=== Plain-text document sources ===
■ ■ ■ ■ ■ ■ ■

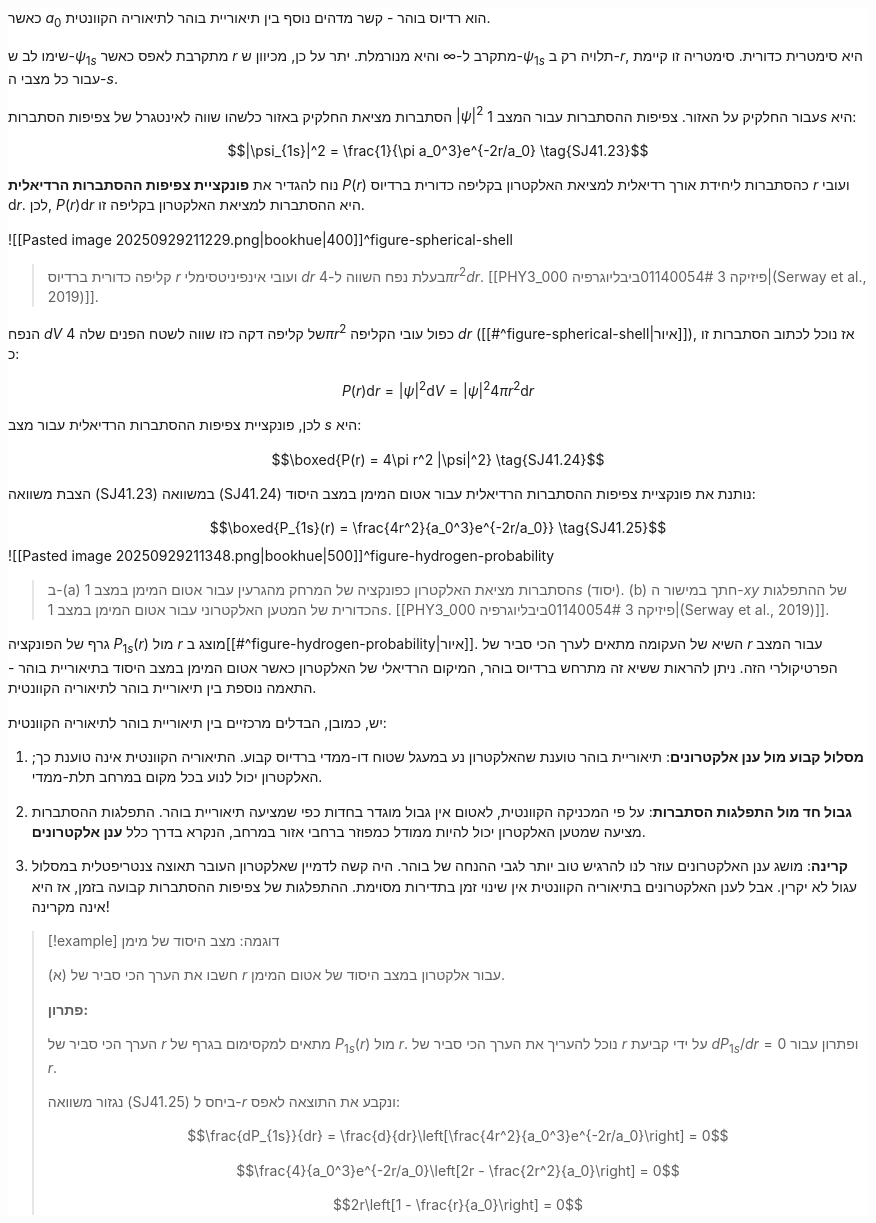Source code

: כאשר $a_0$ הוא רדיוס בוהר - קשר מדהים נוסף בין תיאוריית בוהר לתיאוריה הקוונטית.

שימו לב ש-$\psi_{1s}$ מתקרבת לאפס כאשר $r$ מתקרב ל-$\infty$ והיא מנורמלת. יתר על כן, מכיוון ש-$\psi_{1s}$ תלויה רק ב-$r$, היא סימטרית כדורית. סימטריה זו קיימת עבור כל מצבי ה-$s$.

הסתברות מציאת החלקיק באזור כלשהו שווה לאינטגרל של צפיפות הסתברות $|\psi|^2$ עבור החלקיק על האזור. צפיפות ההסתברות עבור המצב $1s$ היא:

$$|\psi_{1s}|^2 = \frac{1}{\pi a_0^3}e^{-2r/a_0} \tag{SJ41.23}$$

נוח להגדיר את **פונקציית צפיפות ההסתברות הרדיאלית** $P(r)$ כהסתברות ליחידת אורך רדיאלית למציאת האלקטרון בקליפה כדורית ברדיוס $r$ ועובי $\mathrm{d}r$. לכן, $P(r)\mathrm{d}r$ היא ההסתברות למציאת האלקטרון בקליפה זו.

![[Pasted image 20250929211229.png|bookhue|400]]^figure-spherical-shell
>קליפה כדורית ברדיוס $r$ ועובי אינפיניטסימלי $dr$ בעלת נפח השווה ל-$4\pi r^2 dr$. [[PHY3_000 פיזיקה 3 01140054#ביבליוגרפיה|(Serway et al., 2019)]].

הנפח $dV$ של קליפה דקה כזו שווה לשטח הפנים שלה $4\pi r^2$ כפול עובי הקליפה $dr$ ([[#^figure-spherical-shell|איור]]), אז נוכל לכתוב הסתברות זו כ:

$$P(r)\mathrm{d}r = |\psi|^2 \mathrm{d}V = |\psi|^2 4\pi r^2 \mathrm{d}r$$

לכן, פונקציית צפיפות ההסתברות הרדיאלית עבור מצב $s$ היא:

$$\boxed{P(r) = 4\pi r^2 |\psi|^2} \tag{SJ41.24}$$

הצבת משוואה $\text{(SJ41.23)}$ במשוואה $\text{(SJ41.24)}$ נותנת את פונקציית צפיפות ההסתברות הרדיאלית עבור אטום המימן במצב היסוד:

$$\boxed{P_{1s}(r) = \frac{4r^2}{a_0^3}e^{-2r/a_0}} \tag{SJ41.25}$$
![[Pasted image 20250929211348.png|bookhue|500]]^figure-hydrogen-probability
>ב-(a) הסתברות מציאת האלקטרון כפונקציה של המרחק מהגרעין עבור אטום המימן במצב $1s$ (יסוד). (b) חתך במישור ה-$xy$ של ההתפלגות הכדורית של המטען האלקטרוני עבור אטום המימן במצב $1s$. [[PHY3_000 פיזיקה 3 01140054#ביבליוגרפיה|(Serway et al., 2019)]].

גרף של הפונקציה $P_{1s}(r)$ מול $r$ מוצג ב[[#^figure-hydrogen-probability|איור]]. השיא של העקומה מתאים לערך הכי סביר של $r$ עבור המצב הפרטיקולרי הזה. ניתן להראות ששיא זה מתרחש ברדיוס בוהר, המיקום הרדיאלי של האלקטרון כאשר אטום המימן במצב היסוד בתיאוריית בוהר - התאמה נוספת בין תיאוריית בוהר לתיאוריה הקוונטית.

יש, כמובן, הבדלים מרכזיים בין תיאוריית בוהר לתיאוריה הקוונטית:

1. **מסלול קבוע מול ענן אלקטרונים**: תיאוריית בוהר טוענת שהאלקטרון נע במעגל שטוח דו-ממדי ברדיוס קבוע. התיאוריה הקוונטית אינה טוענת כך; האלקטרון יכול לנוע בכל מקום במרחב תלת-ממדי.

2. **גבול חד מול התפלגות הסתברות**: על פי המכניקה הקוונטית, לאטום אין גבול מוגדר בחדות כפי שמציעה תיאוריית בוהר. התפלגות ההסתברות מציעה שמטען האלקטרון יכול להיות ממודל כמפוזר ברחבי אזור במרחב, הנקרא בדרך כלל **ענן אלקטרונים**.

3. **קרינה**: מושג ענן האלקטרונים עוזר לנו להרגיש טוב יותר לגבי ההנחה  של בוהר. היה קשה לדמיין שאלקטרון העובר תאוצה צנטריפטלית במסלול עגול לא יקרין. אבל לענן האלקטרונים בתיאוריה הקוונטית אין שינוי זמן בתדירות מסוימת. ההתפלגות של צפיפות ההסתברות קבועה בזמן, אז היא אינה מקרינה!

>[!example] דוגמה: מצב היסוד של מימן
>
>(א) חשבו את הערך הכי סביר של $r$ עבור אלקטרון במצב היסוד של אטום המימן.
>
>**פתרון:**
>
>הערך הכי סביר של $r$ מתאים למקסימום בגרף של $P_{1s}(r)$ מול $r$. נוכל להעריך את הערך הכי סביר של $r$ על ידי קביעת $dP_{1s}/dr = 0$ ופתרון עבור $r$.
>
>נגזור משוואה $\text{(SJ41.25)}$ ביחס ל-$r$ ונקבע את התוצאה לאפס:
>
>$$\frac{dP_{1s}}{dr} = \frac{d}{dr}\left[\frac{4r^2}{a_0^3}e^{-2r/a_0}\right] = 0$$
>
>$$\frac{4}{a_0^3}e^{-2r/a_0}\left[2r - \frac{2r^2}{a_0}\right] = 0$$
>
>$$2r\left[1 - \frac{r}{a_0}\right] = 0$$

■ ■ ■ ■ ■ ■ ■

=== The task ===
In the entries, rewrite the stretch from the line containing "כל מצבי ה-$s$." through the line containing "הסתברות מציאת האלקטרון", changing "אטום המימן" to "אטום H" and leaving everything else as it is.

=== Task answer ===
שימו לב ש-$\psi_{1s}$ מתקרבת לאפס כאשר $r$ מתקרב ל-$\infty$ והיא מנורמלת. יתר על כן, מכיוון ש-$\psi_{1s}$ תלויה רק ב-$r$, היא סימטרית כדורית. סימטריה זו קיימת עבור כל מצבי ה-$s$.

הסתברות מציאת החלקיק באזור כלשהו שווה לאינטגרל של צפיפות הסתברות $|\psi|^2$ עבור החלקיק על האזור. צפיפות ההסתברות עבור המצב $1s$ היא:

$$|\psi_{1s}|^2 = \frac{1}{\pi a_0^3}e^{-2r/a_0} \tag{SJ41.23}$$

נוח להגדיר את **פונקציית צפיפות ההסתברות הרדיאלית** $P(r)$ כהסתברות ליחידת אורך רדיאלית למציאת האלקטרון בקליפה כדורית ברדיוס $r$ ועובי $\mathrm{d}r$. לכן, $P(r)\mathrm{d}r$ היא ההסתברות למציאת האלקטרון בקליפה זו.

![[Pasted image 20250929211229.png|bookhue|400]]^figure-spherical-shell
>קליפה כדורית ברדיוס $r$ ועובי אינפיניטסימלי $dr$ בעלת נפח השווה ל-$4\pi r^2 dr$. [[PHY3_000 פיזיקה 3 01140054#ביבליוגרפיה|(Serway et al., 2019)]].

הנפח $dV$ של קליפה דקה כזו שווה לשטח הפנים שלה $4\pi r^2$ כפול עובי הקליפה $dr$ ([[#^figure-spherical-shell|איור]]), אז נוכל לכתוב הסתברות זו כ:

$$P(r)\mathrm{d}r = |\psi|^2 \mathrm{d}V = |\psi|^2 4\pi r^2 \mathrm{d}r$$

לכן, פונקציית צפיפות ההסתברות הרדיאלית עבור מצב $s$ היא:

$$\boxed{P(r) = 4\pi r^2 |\psi|^2} \tag{SJ41.24}$$

הצבת משוואה $\text{(SJ41.23)}$ במשוואה $\text{(SJ41.24)}$ נותנת את פונקציית צפיפות ההסתברות הרדיאלית עבור אטום H במצב היסוד:

$$\boxed{P_{1s}(r) = \frac{4r^2}{a_0^3}e^{-2r/a_0}} \tag{SJ41.25}$$
![[Pasted image 20250929211348.png|bookhue|500]]^figure-hydrogen-probability
>ב-(a) הסתברות מציאת האלקטרון כפונקציה של המרחק מהגרעין עבור אטום H במצב $1s$ (יסוד). (b) חתך במישור ה-$xy$ של ההתפלגות הכדורית של המטען האלקטרוני עבור אטום H במצב $1s$. [[PHY3_000 פיזיקה 3 01140054#ביבליוגרפיה|(Serway et al., 2019)]].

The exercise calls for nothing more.